Op 10 januari 2025 heeft de Rechtbank Rotterdam een mondelinge uitspraak gedaan over een zorgmachtiging voor een betrokkene die lijdt aan een psychotische stoornis. De officier van justitie had op 24 december 2024 een verzoek ingediend voor een zorgmachtiging, in aansluiting op een eerder verleende crisismaatregel. De mondelinge behandeling vond plaats bij GGZ Delfland, waar de betrokkene, zijn advocaat en enkele zorgverleners aanwezig waren. De officier van justitie was niet aanwezig, omdat hij geen nadere toelichting nodig achtte.
De rechtbank heeft vastgesteld dat de betrokkene lijdt aan een psychische stoornis, wat leidt tot ernstig nadeel voor hemzelf en mogelijk voor anderen. De betrokkene heeft een geschiedenis van wantrouwen en heeft contact gezocht met hulpdiensten, wat leidde tot de conclusie dat hij zorg nodig heeft.
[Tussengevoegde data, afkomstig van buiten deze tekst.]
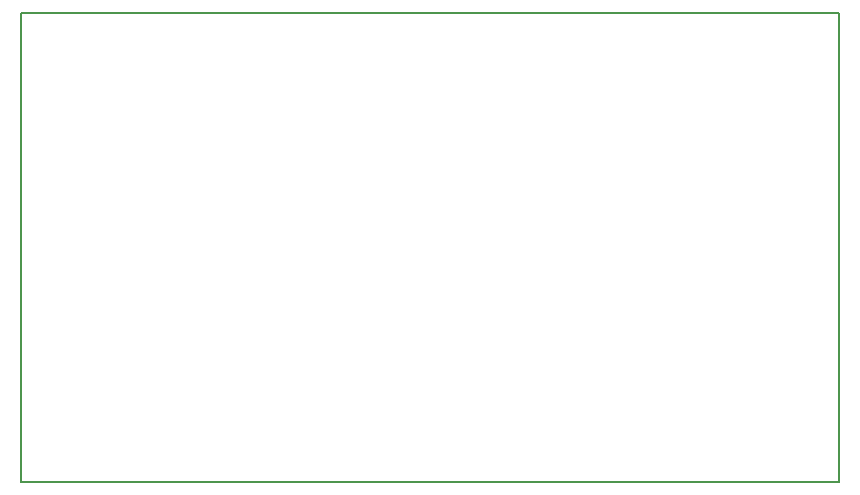
<source format=gbr>
%TF.GenerationSoftware,KiCad,Pcbnew,(6.0.2)*%
%TF.CreationDate,2022-03-17T20:21:47-04:00*%
%TF.ProjectId,sparkboxBreakout,73706172-6b62-46f7-9842-7265616b6f75,rev?*%
%TF.SameCoordinates,Original*%
%TF.FileFunction,Profile,NP*%
%FSLAX46Y46*%
G04 Gerber Fmt 4.6, Leading zero omitted, Abs format (unit mm)*
G04 Created by KiCad (PCBNEW (6.0.2)) date 2022-03-17 20:21:47*
%MOMM*%
%LPD*%
G01*
G04 APERTURE LIST*
%TA.AperFunction,Profile*%
%ADD10C,0.150000*%
%TD*%
G04 APERTURE END LIST*
D10*
X91575000Y-79025000D02*
X160775000Y-79025000D01*
X160775000Y-79025000D02*
X160775000Y-118800000D01*
X160775000Y-118800000D02*
X91575000Y-118800000D01*
X91575000Y-118800000D02*
X91575000Y-79025000D01*
M02*

</source>
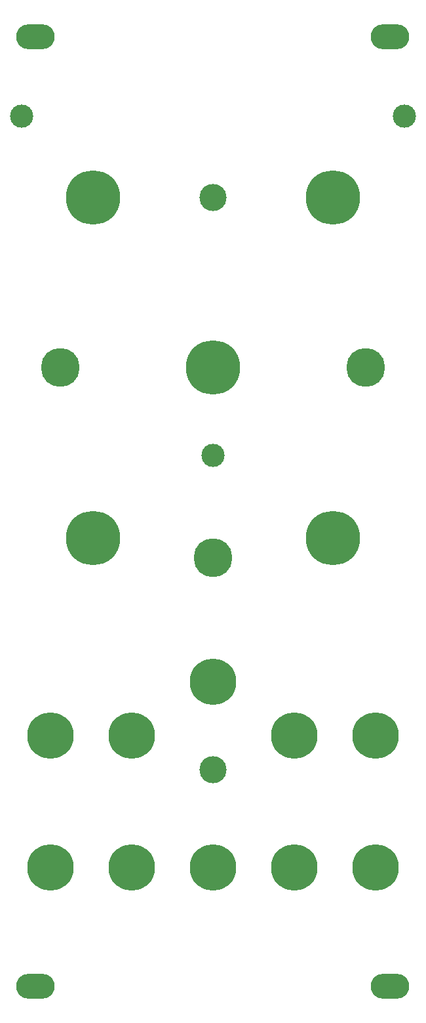
<source format=gbr>
G04 #@! TF.GenerationSoftware,KiCad,Pcbnew,(5.1.9)-1*
G04 #@! TF.CreationDate,2021-03-14T15:39:00+00:00*
G04 #@! TF.ProjectId,Retrospector_Panel,52657472-6f73-4706-9563-746f725f5061,rev?*
G04 #@! TF.SameCoordinates,Original*
G04 #@! TF.FileFunction,Soldermask,Top*
G04 #@! TF.FilePolarity,Negative*
%FSLAX46Y46*%
G04 Gerber Fmt 4.6, Leading zero omitted, Abs format (unit mm)*
G04 Created by KiCad (PCBNEW (5.1.9)-1) date 2021-03-14 15:39:00*
%MOMM*%
%LPD*%
G01*
G04 APERTURE LIST*
%ADD10C,3.500000*%
%ADD11C,3.000000*%
%ADD12C,5.000000*%
%ADD13C,6.000000*%
%ADD14C,7.000000*%
%ADD15O,5.000000X3.200000*%
G04 APERTURE END LIST*
D10*
X130000000Y-138400000D03*
X130000000Y-64500000D03*
D11*
X130000000Y-97800000D03*
D12*
X130000000Y-111000000D03*
D13*
X130000000Y-127000000D03*
D14*
X114500000Y-108500000D03*
X145500000Y-108500000D03*
X145500000Y-64500000D03*
D12*
X110300000Y-86500000D03*
X149700000Y-86500000D03*
D11*
X105300000Y-54000000D03*
X154700000Y-54000000D03*
D13*
X119500000Y-151000000D03*
X109000000Y-151000000D03*
X140500000Y-151000000D03*
X151000000Y-151000000D03*
X151000000Y-134000000D03*
X140500000Y-134000000D03*
X130000000Y-151000000D03*
X119500000Y-134000000D03*
X109000000Y-134000000D03*
D14*
X114500000Y-64500000D03*
X130000000Y-86500000D03*
D15*
X152900000Y-166300000D03*
X107100000Y-166300000D03*
X152900000Y-43800000D03*
X107100000Y-43800000D03*
M02*

</source>
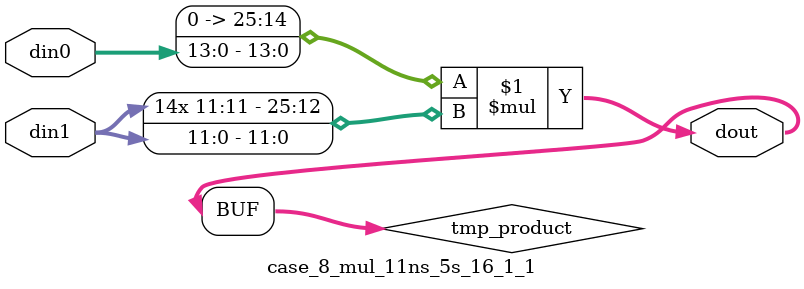
<source format=v>

`timescale 1 ns / 1 ps

 (* use_dsp = "no" *)  module case_8_mul_11ns_5s_16_1_1(din0, din1, dout);
parameter ID = 1;
parameter NUM_STAGE = 0;
parameter din0_WIDTH = 14;
parameter din1_WIDTH = 12;
parameter dout_WIDTH = 26;

input [din0_WIDTH - 1 : 0] din0; 
input [din1_WIDTH - 1 : 0] din1; 
output [dout_WIDTH - 1 : 0] dout;

wire signed [dout_WIDTH - 1 : 0] tmp_product;

























assign tmp_product = $signed({1'b0, din0}) * $signed(din1);










assign dout = tmp_product;





















endmodule

</source>
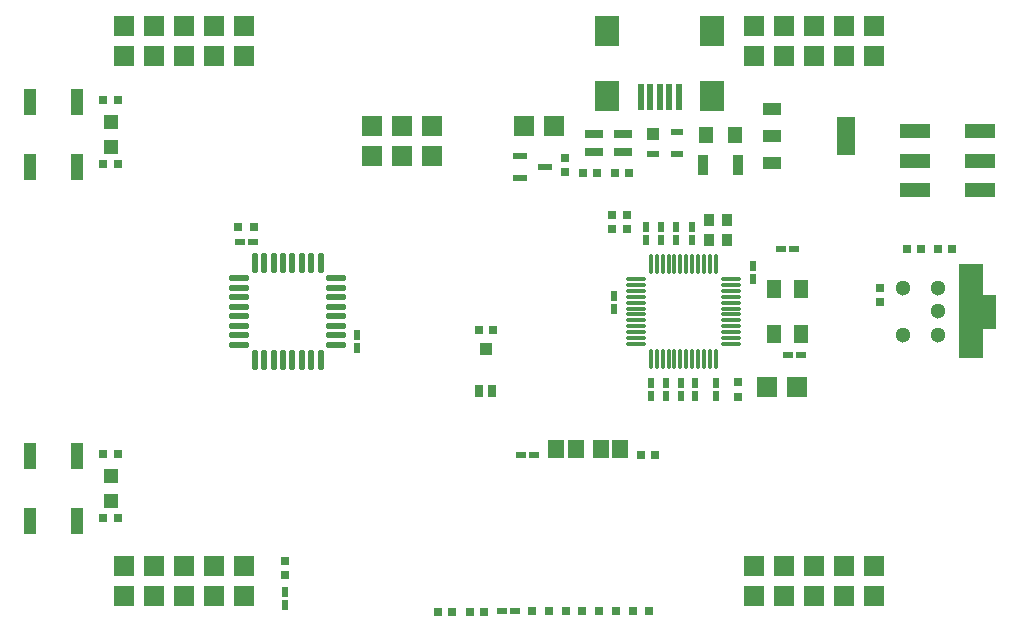
<source format=gtp>
%FSLAX43Y43*%
%MOMM*%
G71*
G01*
G75*
G04 Layer_Color=8421504*
%ADD10R,2.500X1.200*%
%ADD11R,0.800X0.650*%
%ADD12R,0.900X0.600*%
%ADD13R,1.350X1.500*%
%ADD14R,0.762X0.762*%
%ADD15R,0.700X0.700*%
%ADD16O,0.550X1.750*%
%ADD17O,1.750X0.550*%
%ADD18R,0.600X0.900*%
%ADD19R,0.650X0.800*%
%ADD20R,1.200X1.200*%
%ADD21R,1.000X2.250*%
%ADD22R,1.150X1.350*%
%ADD23R,2.000X2.500*%
%ADD24R,0.500X2.300*%
%ADD25R,1.500X3.280*%
%ADD26R,1.500X0.990*%
%ADD27R,0.950X1.750*%
%ADD28R,1.100X1.000*%
%ADD29R,1.100X0.600*%
%ADD30R,1.500X0.800*%
%ADD31R,1.300X0.600*%
%ADD32R,1.300X1.600*%
%ADD33O,0.300X1.700*%
%ADD34O,1.700X0.300*%
%ADD35R,0.800X1.000*%
%ADD36R,1.000X1.000*%
%ADD37R,0.950X1.000*%
%ADD38R,1.000X0.950*%
%ADD39O,0.700X0.250*%
%ADD40O,0.250X0.700*%
%ADD41R,1.400X3.000*%
%ADD42R,2.000X8.000*%
%ADD43C,0.175*%
%ADD44C,0.230*%
%ADD45C,0.150*%
%ADD46C,0.300*%
%ADD47C,0.200*%
%ADD48R,0.900X0.300*%
%ADD49R,1.700X1.700*%
%ADD50C,0.500*%
%ADD51C,1.700*%
%ADD52C,2.000*%
%ADD53C,3.600*%
%ADD54C,1.300*%
%ADD55C,0.550*%
%ADD56C,0.500*%
%ADD57C,1.600*%
%ADD58C,1.500*%
G04:AMPARAMS|DCode=59|XSize=2.524mm|YSize=2.524mm|CornerRadius=0mm|HoleSize=0mm|Usage=FLASHONLY|Rotation=0.000|XOffset=0mm|YOffset=0mm|HoleType=Round|Shape=Relief|Width=0.254mm|Gap=0.254mm|Entries=4|*
%AMTHD59*
7,0,0,2.524,2.016,0.254,45*
%
%ADD59THD59*%
%ADD60C,2.600*%
G04:AMPARAMS|DCode=61|XSize=4.624mm|YSize=4.624mm|CornerRadius=0mm|HoleSize=0mm|Usage=FLASHONLY|Rotation=0.000|XOffset=0mm|YOffset=0mm|HoleType=Round|Shape=Relief|Width=0.254mm|Gap=0.254mm|Entries=4|*
%AMTHD61*
7,0,0,4.624,4.116,0.254,45*
%
%ADD61THD61*%
G04:AMPARAMS|DCode=62|XSize=2.424mm|YSize=2.424mm|CornerRadius=0mm|HoleSize=0mm|Usage=FLASHONLY|Rotation=0.000|XOffset=0mm|YOffset=0mm|HoleType=Round|Shape=Relief|Width=0.254mm|Gap=0.254mm|Entries=4|*
%AMTHD62*
7,0,0,2.424,1.916,0.254,45*
%
%ADD62THD62*%
%ADD63C,0.850*%
%ADD64C,3.700*%
%ADD65R,2.400X0.800*%
%ADD66R,2.200X0.350*%
%ADD67C,1.270*%
%ADD68R,0.300X0.900*%
%ADD69C,0.800*%
%ADD70C,0.250*%
%ADD71C,0.254*%
%ADD72C,0.125*%
%ADD73C,0.640*%
%ADD74C,0.100*%
%ADD75R,1.750X1.750*%
%ADD76R,1.700X1.700*%
D10*
X82575Y37275D02*
D03*
Y39775D02*
D03*
Y42275D02*
D03*
X77075D02*
D03*
Y39775D02*
D03*
Y37275D02*
D03*
D11*
X8400Y39500D02*
D03*
X9600D02*
D03*
X40605Y1575D02*
D03*
X39405D02*
D03*
X37913D02*
D03*
X36713D02*
D03*
X55134Y14884D02*
D03*
X53934D02*
D03*
X51500Y35200D02*
D03*
X52700D02*
D03*
X51500Y34000D02*
D03*
X52700D02*
D03*
X8400Y44900D02*
D03*
X9600D02*
D03*
X8400Y14900D02*
D03*
X9600D02*
D03*
X8400Y9500D02*
D03*
X9600D02*
D03*
X51700Y38700D02*
D03*
X52900D02*
D03*
X50200D02*
D03*
X49000D02*
D03*
X40176Y25445D02*
D03*
X41376D02*
D03*
X76425Y32275D02*
D03*
X77625D02*
D03*
X79050D02*
D03*
X80250D02*
D03*
D12*
X43773Y14859D02*
D03*
X44873D02*
D03*
X42125Y1600D02*
D03*
X43225D02*
D03*
X19950Y32900D02*
D03*
X21050D02*
D03*
X66350Y23300D02*
D03*
X67450D02*
D03*
X65750Y32300D02*
D03*
X66850D02*
D03*
D13*
X46724Y15316D02*
D03*
X48374D02*
D03*
X52158D02*
D03*
X50508D02*
D03*
D14*
X47550Y1600D02*
D03*
X48947D02*
D03*
X51772D02*
D03*
X50375D02*
D03*
X54624D02*
D03*
X53227D02*
D03*
X46122D02*
D03*
X44725D02*
D03*
D15*
X21175Y34150D02*
D03*
X19775D02*
D03*
D16*
X21200Y31125D02*
D03*
X22000D02*
D03*
X22800D02*
D03*
X23600D02*
D03*
X24400D02*
D03*
X25200D02*
D03*
X26000D02*
D03*
X26800D02*
D03*
Y22875D02*
D03*
X26000D02*
D03*
X25200D02*
D03*
X24400D02*
D03*
X23600D02*
D03*
X22800D02*
D03*
X22000D02*
D03*
X21200D02*
D03*
D17*
X28125Y29800D02*
D03*
Y29000D02*
D03*
Y28200D02*
D03*
Y27400D02*
D03*
Y26600D02*
D03*
Y25800D02*
D03*
Y25000D02*
D03*
Y24200D02*
D03*
X19875D02*
D03*
Y25000D02*
D03*
Y25800D02*
D03*
Y26600D02*
D03*
Y27400D02*
D03*
Y28200D02*
D03*
Y29000D02*
D03*
Y29800D02*
D03*
D18*
X29900Y23900D02*
D03*
Y25000D02*
D03*
X63400Y30850D02*
D03*
Y29750D02*
D03*
X60300Y19850D02*
D03*
Y20950D02*
D03*
X55600Y34150D02*
D03*
Y33050D02*
D03*
X56900Y34150D02*
D03*
Y33050D02*
D03*
X58200Y34150D02*
D03*
Y33050D02*
D03*
X57300Y19850D02*
D03*
Y20950D02*
D03*
X58500Y19850D02*
D03*
Y20950D02*
D03*
X54800Y19850D02*
D03*
Y20950D02*
D03*
X56000Y19850D02*
D03*
Y20950D02*
D03*
X54300Y34150D02*
D03*
Y33050D02*
D03*
X51600Y28350D02*
D03*
Y27250D02*
D03*
X23800Y3250D02*
D03*
Y2150D02*
D03*
D19*
X74125Y27825D02*
D03*
Y29025D02*
D03*
X47500Y40000D02*
D03*
Y38800D02*
D03*
X62100Y21000D02*
D03*
Y19800D02*
D03*
X23800Y4700D02*
D03*
Y5900D02*
D03*
D20*
X9000Y43050D02*
D03*
Y40950D02*
D03*
Y13050D02*
D03*
Y10950D02*
D03*
D21*
X2200Y39250D02*
D03*
Y44750D02*
D03*
X6200D02*
D03*
Y39250D02*
D03*
X2200Y9250D02*
D03*
Y14750D02*
D03*
X6200D02*
D03*
Y9250D02*
D03*
D22*
X59375Y41925D02*
D03*
X61875D02*
D03*
D23*
X59950Y50750D02*
D03*
X51050D02*
D03*
X59950Y45250D02*
D03*
X51050D02*
D03*
D24*
X57100Y45150D02*
D03*
X56300D02*
D03*
X55500D02*
D03*
X54700D02*
D03*
X53900D02*
D03*
D25*
X71300Y41890D02*
D03*
D26*
X65000Y39600D02*
D03*
Y41890D02*
D03*
Y44180D02*
D03*
D27*
X62100Y39425D02*
D03*
X59150D02*
D03*
D28*
X54900Y42000D02*
D03*
D29*
Y40300D02*
D03*
X57000D02*
D03*
Y42200D02*
D03*
D30*
X52400Y42000D02*
D03*
X49900D02*
D03*
Y40500D02*
D03*
X52400D02*
D03*
D31*
X45800Y39250D02*
D03*
X43700Y38300D02*
D03*
Y40200D02*
D03*
D32*
X67450Y25100D02*
D03*
Y28900D02*
D03*
X65150D02*
D03*
Y25100D02*
D03*
D33*
X54750Y31050D02*
D03*
X55250D02*
D03*
X55750D02*
D03*
X56250D02*
D03*
X56750D02*
D03*
X57250D02*
D03*
X57750D02*
D03*
X58250D02*
D03*
X58750D02*
D03*
X59250D02*
D03*
X59750D02*
D03*
X60250D02*
D03*
Y22950D02*
D03*
X59750D02*
D03*
X59250D02*
D03*
X58750D02*
D03*
X58250D02*
D03*
X57750D02*
D03*
X57250D02*
D03*
X56750D02*
D03*
X56250D02*
D03*
X55750D02*
D03*
X55250D02*
D03*
X54750D02*
D03*
D34*
X61550Y29750D02*
D03*
Y29250D02*
D03*
Y28750D02*
D03*
Y28250D02*
D03*
Y27750D02*
D03*
Y27250D02*
D03*
Y26750D02*
D03*
Y26250D02*
D03*
Y25750D02*
D03*
Y25250D02*
D03*
Y24750D02*
D03*
Y24250D02*
D03*
X53450D02*
D03*
Y24750D02*
D03*
Y25250D02*
D03*
Y25750D02*
D03*
Y26250D02*
D03*
Y26750D02*
D03*
Y27250D02*
D03*
Y27750D02*
D03*
Y28250D02*
D03*
Y28750D02*
D03*
Y29250D02*
D03*
Y29750D02*
D03*
D35*
X40217Y20295D02*
D03*
X41317D02*
D03*
D36*
X40767Y23845D02*
D03*
D37*
X61200Y34750D02*
D03*
Y33050D02*
D03*
X59700Y34750D02*
D03*
Y33050D02*
D03*
D41*
X83275Y26925D02*
D03*
D42*
X81875Y27000D02*
D03*
D54*
X76075Y29000D02*
D03*
Y25000D02*
D03*
X79075D02*
D03*
Y27000D02*
D03*
Y29000D02*
D03*
D75*
X10160Y48660D02*
D03*
Y51200D02*
D03*
X12700Y48660D02*
D03*
Y51200D02*
D03*
X15240Y48660D02*
D03*
Y51200D02*
D03*
X17780Y48660D02*
D03*
Y51200D02*
D03*
X20320Y48660D02*
D03*
Y51200D02*
D03*
X73660D02*
D03*
Y48660D02*
D03*
X71120Y51200D02*
D03*
Y48660D02*
D03*
X68580Y51200D02*
D03*
Y48660D02*
D03*
X66040Y51200D02*
D03*
Y48660D02*
D03*
X63500Y51200D02*
D03*
Y48660D02*
D03*
X20320Y5480D02*
D03*
Y2940D02*
D03*
X17780Y5480D02*
D03*
Y2940D02*
D03*
X15240Y5480D02*
D03*
Y2940D02*
D03*
X12700Y5480D02*
D03*
Y2940D02*
D03*
X10160Y5480D02*
D03*
Y2940D02*
D03*
X73660Y5480D02*
D03*
Y2940D02*
D03*
X71120Y5480D02*
D03*
Y2940D02*
D03*
X68580Y5480D02*
D03*
Y2940D02*
D03*
X66040Y5480D02*
D03*
Y2940D02*
D03*
X63500Y5480D02*
D03*
Y2940D02*
D03*
X36240Y42700D02*
D03*
Y40160D02*
D03*
X33700Y42700D02*
D03*
Y40160D02*
D03*
X31160Y42700D02*
D03*
Y40160D02*
D03*
D76*
X44030Y42700D02*
D03*
X46570D02*
D03*
X64600Y20598D02*
D03*
X67140D02*
D03*
M02*

</source>
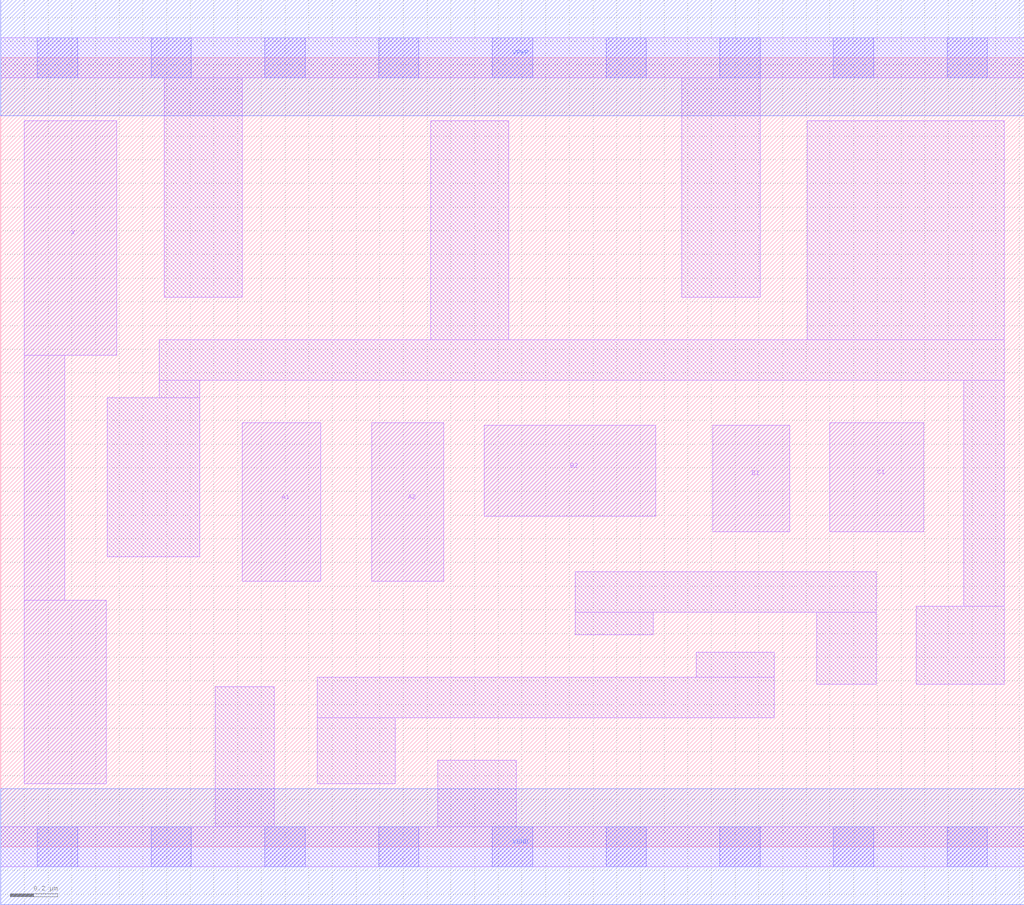
<source format=lef>
# Copyright 2020 The SkyWater PDK Authors
#
# Licensed under the Apache License, Version 2.0 (the "License");
# you may not use this file except in compliance with the License.
# You may obtain a copy of the License at
#
#     https://www.apache.org/licenses/LICENSE-2.0
#
# Unless required by applicable law or agreed to in writing, software
# distributed under the License is distributed on an "AS IS" BASIS,
# WITHOUT WARRANTIES OR CONDITIONS OF ANY KIND, either express or implied.
# See the License for the specific language governing permissions and
# limitations under the License.
#
# SPDX-License-Identifier: Apache-2.0

VERSION 5.7 ;
  NOWIREEXTENSIONATPIN ON ;
  DIVIDERCHAR "/" ;
  BUSBITCHARS "[]" ;
UNITS
  DATABASE MICRONS 200 ;
END UNITS
MACRO sky130_fd_sc_lp__o221a_lp
  CLASS CORE ;
  FOREIGN sky130_fd_sc_lp__o221a_lp ;
  ORIGIN  0.000000  0.000000 ;
  SIZE  4.320000 BY  3.330000 ;
  SYMMETRY X Y R90 ;
  SITE unit ;
  PIN A1
    ANTENNAGATEAREA  0.313000 ;
    DIRECTION INPUT ;
    USE SIGNAL ;
    PORT
      LAYER li1 ;
        RECT 1.020000 1.120000 1.350000 1.790000 ;
    END
  END A1
  PIN A2
    ANTENNAGATEAREA  0.313000 ;
    DIRECTION INPUT ;
    USE SIGNAL ;
    PORT
      LAYER li1 ;
        RECT 1.565000 1.120000 1.870000 1.790000 ;
    END
  END A2
  PIN B1
    ANTENNAGATEAREA  0.313000 ;
    DIRECTION INPUT ;
    USE SIGNAL ;
    PORT
      LAYER li1 ;
        RECT 3.005000 1.330000 3.330000 1.780000 ;
    END
  END B1
  PIN B2
    ANTENNAGATEAREA  0.313000 ;
    DIRECTION INPUT ;
    USE SIGNAL ;
    PORT
      LAYER li1 ;
        RECT 2.040000 1.395000 2.765000 1.780000 ;
    END
  END B2
  PIN C1
    ANTENNAGATEAREA  0.313000 ;
    DIRECTION INPUT ;
    USE SIGNAL ;
    PORT
      LAYER li1 ;
        RECT 3.500000 1.330000 3.895000 1.790000 ;
    END
  END C1
  PIN X
    ANTENNADIFFAREA  0.404700 ;
    DIRECTION OUTPUT ;
    USE SIGNAL ;
    PORT
      LAYER li1 ;
        RECT 0.100000 0.265000 0.445000 1.040000 ;
        RECT 0.100000 1.040000 0.270000 2.075000 ;
        RECT 0.100000 2.075000 0.490000 3.065000 ;
    END
  END X
  PIN VGND
    DIRECTION INOUT ;
    USE GROUND ;
    PORT
      LAYER met1 ;
        RECT 0.000000 -0.245000 4.320000 0.245000 ;
    END
  END VGND
  PIN VPWR
    DIRECTION INOUT ;
    USE POWER ;
    PORT
      LAYER met1 ;
        RECT 0.000000 3.085000 4.320000 3.575000 ;
    END
  END VPWR
  OBS
    LAYER li1 ;
      RECT 0.000000 -0.085000 4.320000 0.085000 ;
      RECT 0.000000  3.245000 4.320000 3.415000 ;
      RECT 0.450000  1.225000 0.840000 1.895000 ;
      RECT 0.670000  1.895000 0.840000 1.970000 ;
      RECT 0.670000  1.970000 4.235000 2.140000 ;
      RECT 0.690000  2.320000 1.020000 3.245000 ;
      RECT 0.905000  0.085000 1.155000 0.675000 ;
      RECT 1.335000  0.265000 1.665000 0.545000 ;
      RECT 1.335000  0.545000 3.265000 0.715000 ;
      RECT 1.815000  2.140000 2.145000 3.065000 ;
      RECT 1.845000  0.085000 2.175000 0.365000 ;
      RECT 2.425000  0.895000 2.755000 0.990000 ;
      RECT 2.425000  0.990000 3.695000 1.160000 ;
      RECT 2.875000  2.320000 3.205000 3.245000 ;
      RECT 2.935000  0.715000 3.265000 0.820000 ;
      RECT 3.405000  2.140000 4.235000 3.065000 ;
      RECT 3.445000  0.685000 3.695000 0.990000 ;
      RECT 3.865000  0.685000 4.235000 1.015000 ;
      RECT 4.065000  1.015000 4.235000 1.970000 ;
    LAYER mcon ;
      RECT 0.155000 -0.085000 0.325000 0.085000 ;
      RECT 0.155000  3.245000 0.325000 3.415000 ;
      RECT 0.635000 -0.085000 0.805000 0.085000 ;
      RECT 0.635000  3.245000 0.805000 3.415000 ;
      RECT 1.115000 -0.085000 1.285000 0.085000 ;
      RECT 1.115000  3.245000 1.285000 3.415000 ;
      RECT 1.595000 -0.085000 1.765000 0.085000 ;
      RECT 1.595000  3.245000 1.765000 3.415000 ;
      RECT 2.075000 -0.085000 2.245000 0.085000 ;
      RECT 2.075000  3.245000 2.245000 3.415000 ;
      RECT 2.555000 -0.085000 2.725000 0.085000 ;
      RECT 2.555000  3.245000 2.725000 3.415000 ;
      RECT 3.035000 -0.085000 3.205000 0.085000 ;
      RECT 3.035000  3.245000 3.205000 3.415000 ;
      RECT 3.515000 -0.085000 3.685000 0.085000 ;
      RECT 3.515000  3.245000 3.685000 3.415000 ;
      RECT 3.995000 -0.085000 4.165000 0.085000 ;
      RECT 3.995000  3.245000 4.165000 3.415000 ;
  END
END sky130_fd_sc_lp__o221a_lp
END LIBRARY

</source>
De rechtbank oordeelde dat er geen mogelijkheden voor vrijwillige zorg zijn en dat verplichte zorg noodzakelijk is. De rechtbank heeft de betrokkene de kans gegeven om ambulant behandeld te worden, maar als hij zich verzet tegen de behandeling, kan opname noodzakelijk zijn.
De rechtbank heeft de zorgmachtiging verleend voor een periode van zes maanden, met ingang van de uitspraak. De rechtbank heeft ook de specifieke vormen van verplichte zorg vastgesteld die nodig zijn om het ernstig nadeel af te wenden. De uitspraak is op 10 januari 2025 gedaan door rechter P.R. de Geus en is op 20 januari 2025 schriftelijk uitgewerkt.